Some brief passages from the Court’s decision reveal the rationale behind this ruling:

Relying on provisions found in Title IX of the Civil Code, as amended, on Parental Authority, petitioners theorize that their liability is activated only upon default of parental authority, conceivably either by its termination or suspension during the children’s minority. Because at the time respondents sued for support, Cheryl and Edward exercised parental authority over their children, petitioners submit that the obligation to support the latter’s offspring ends with them.

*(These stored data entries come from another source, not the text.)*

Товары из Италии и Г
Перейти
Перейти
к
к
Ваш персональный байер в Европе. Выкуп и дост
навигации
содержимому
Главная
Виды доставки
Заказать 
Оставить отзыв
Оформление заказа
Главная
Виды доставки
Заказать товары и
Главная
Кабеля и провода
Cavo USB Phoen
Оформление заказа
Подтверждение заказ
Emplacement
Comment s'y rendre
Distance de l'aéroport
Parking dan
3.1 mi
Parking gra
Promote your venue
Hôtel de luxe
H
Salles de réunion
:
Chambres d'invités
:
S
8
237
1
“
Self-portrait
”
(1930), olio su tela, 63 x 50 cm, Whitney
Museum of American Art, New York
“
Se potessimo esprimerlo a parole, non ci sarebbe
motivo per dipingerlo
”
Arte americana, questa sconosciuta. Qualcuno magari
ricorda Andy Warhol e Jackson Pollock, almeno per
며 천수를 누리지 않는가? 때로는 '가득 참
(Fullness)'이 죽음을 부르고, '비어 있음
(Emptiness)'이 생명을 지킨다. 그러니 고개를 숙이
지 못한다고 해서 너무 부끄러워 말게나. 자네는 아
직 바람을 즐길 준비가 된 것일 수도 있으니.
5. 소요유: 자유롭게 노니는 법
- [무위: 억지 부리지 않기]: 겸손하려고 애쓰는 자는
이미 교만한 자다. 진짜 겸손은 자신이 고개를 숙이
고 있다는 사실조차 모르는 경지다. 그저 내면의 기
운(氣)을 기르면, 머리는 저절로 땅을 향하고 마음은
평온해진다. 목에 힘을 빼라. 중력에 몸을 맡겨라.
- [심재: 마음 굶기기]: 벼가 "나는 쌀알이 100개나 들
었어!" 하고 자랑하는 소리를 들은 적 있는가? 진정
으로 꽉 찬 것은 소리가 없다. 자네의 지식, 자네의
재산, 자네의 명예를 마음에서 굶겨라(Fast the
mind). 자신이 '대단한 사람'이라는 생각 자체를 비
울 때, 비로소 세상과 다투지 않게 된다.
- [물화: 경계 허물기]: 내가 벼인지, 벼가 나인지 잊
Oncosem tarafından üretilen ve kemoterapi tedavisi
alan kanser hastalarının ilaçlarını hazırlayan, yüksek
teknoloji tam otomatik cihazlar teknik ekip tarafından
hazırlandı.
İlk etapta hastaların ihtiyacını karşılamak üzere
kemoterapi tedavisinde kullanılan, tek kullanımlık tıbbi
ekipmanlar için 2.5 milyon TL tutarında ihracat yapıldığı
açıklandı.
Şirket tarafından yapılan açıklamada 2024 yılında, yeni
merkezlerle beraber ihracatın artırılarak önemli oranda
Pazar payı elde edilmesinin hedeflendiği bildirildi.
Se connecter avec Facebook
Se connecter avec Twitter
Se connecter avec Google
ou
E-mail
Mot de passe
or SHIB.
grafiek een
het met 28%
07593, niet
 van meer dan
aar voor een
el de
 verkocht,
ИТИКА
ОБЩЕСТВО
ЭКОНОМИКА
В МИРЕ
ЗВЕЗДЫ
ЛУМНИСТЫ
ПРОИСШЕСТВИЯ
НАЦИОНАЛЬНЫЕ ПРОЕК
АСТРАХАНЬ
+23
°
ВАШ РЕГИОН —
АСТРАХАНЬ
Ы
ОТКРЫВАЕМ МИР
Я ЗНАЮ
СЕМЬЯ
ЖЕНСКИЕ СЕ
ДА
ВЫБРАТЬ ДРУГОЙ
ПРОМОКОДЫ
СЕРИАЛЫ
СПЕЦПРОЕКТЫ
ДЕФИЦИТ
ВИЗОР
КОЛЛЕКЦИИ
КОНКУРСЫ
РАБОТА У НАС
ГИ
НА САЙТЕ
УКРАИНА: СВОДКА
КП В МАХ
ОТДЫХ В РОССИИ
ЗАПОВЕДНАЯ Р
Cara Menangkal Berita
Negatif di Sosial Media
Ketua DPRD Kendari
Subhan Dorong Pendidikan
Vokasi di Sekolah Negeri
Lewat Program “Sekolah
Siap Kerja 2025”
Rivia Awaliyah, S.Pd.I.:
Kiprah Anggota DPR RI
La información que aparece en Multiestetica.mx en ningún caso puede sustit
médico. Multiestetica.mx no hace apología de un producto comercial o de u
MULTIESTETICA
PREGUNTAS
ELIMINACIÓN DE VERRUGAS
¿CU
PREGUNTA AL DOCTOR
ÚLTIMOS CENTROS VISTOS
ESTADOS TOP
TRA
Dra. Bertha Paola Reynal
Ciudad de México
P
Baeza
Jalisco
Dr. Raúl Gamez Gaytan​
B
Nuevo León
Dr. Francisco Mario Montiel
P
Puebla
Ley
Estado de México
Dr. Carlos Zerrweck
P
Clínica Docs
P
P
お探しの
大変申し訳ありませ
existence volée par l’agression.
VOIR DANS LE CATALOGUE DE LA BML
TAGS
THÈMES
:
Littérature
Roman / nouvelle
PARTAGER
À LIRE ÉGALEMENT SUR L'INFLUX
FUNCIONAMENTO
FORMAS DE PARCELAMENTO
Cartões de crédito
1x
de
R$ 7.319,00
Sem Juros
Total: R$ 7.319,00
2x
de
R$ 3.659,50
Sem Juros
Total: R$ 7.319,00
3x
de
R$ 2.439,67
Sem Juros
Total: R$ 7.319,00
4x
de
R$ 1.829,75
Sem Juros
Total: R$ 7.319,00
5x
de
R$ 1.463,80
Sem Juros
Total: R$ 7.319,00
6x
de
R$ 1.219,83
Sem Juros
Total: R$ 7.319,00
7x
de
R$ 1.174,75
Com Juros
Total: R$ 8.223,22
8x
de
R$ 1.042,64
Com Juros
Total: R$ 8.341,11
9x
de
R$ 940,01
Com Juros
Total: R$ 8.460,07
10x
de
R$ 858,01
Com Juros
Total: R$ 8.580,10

Neither the text of the law nor the teaching of jurisprudence supports this severe constriction of the scope of familial obligation to give support. In the first place, the governing text are the relevant provisions in Title VIII of the Civil Code, as amended, on Support, not the provisions in Title IX on Parental Authority. While both areas share a common ground in that parental authority encompasses the obligation to provide legal support, they differ in other concerns including the duration of the obligation and its concurrence among relatives of differing degrees. Thus, although the obligation to provide support arising from parental authority ends upon the emancipation of the child, the same obligation arising from spousal and general familial ties ideally lasts during the obligee’s lifetime.. Also, while parental authority under Title IX (and the correlative parental rights) pertains to parents, passing to ascendants only upon its termination or suspension, the obligation to provide legal support passes on to ascendants  not only upon default of the parents but also for the latter’s inability to provide sufficient support.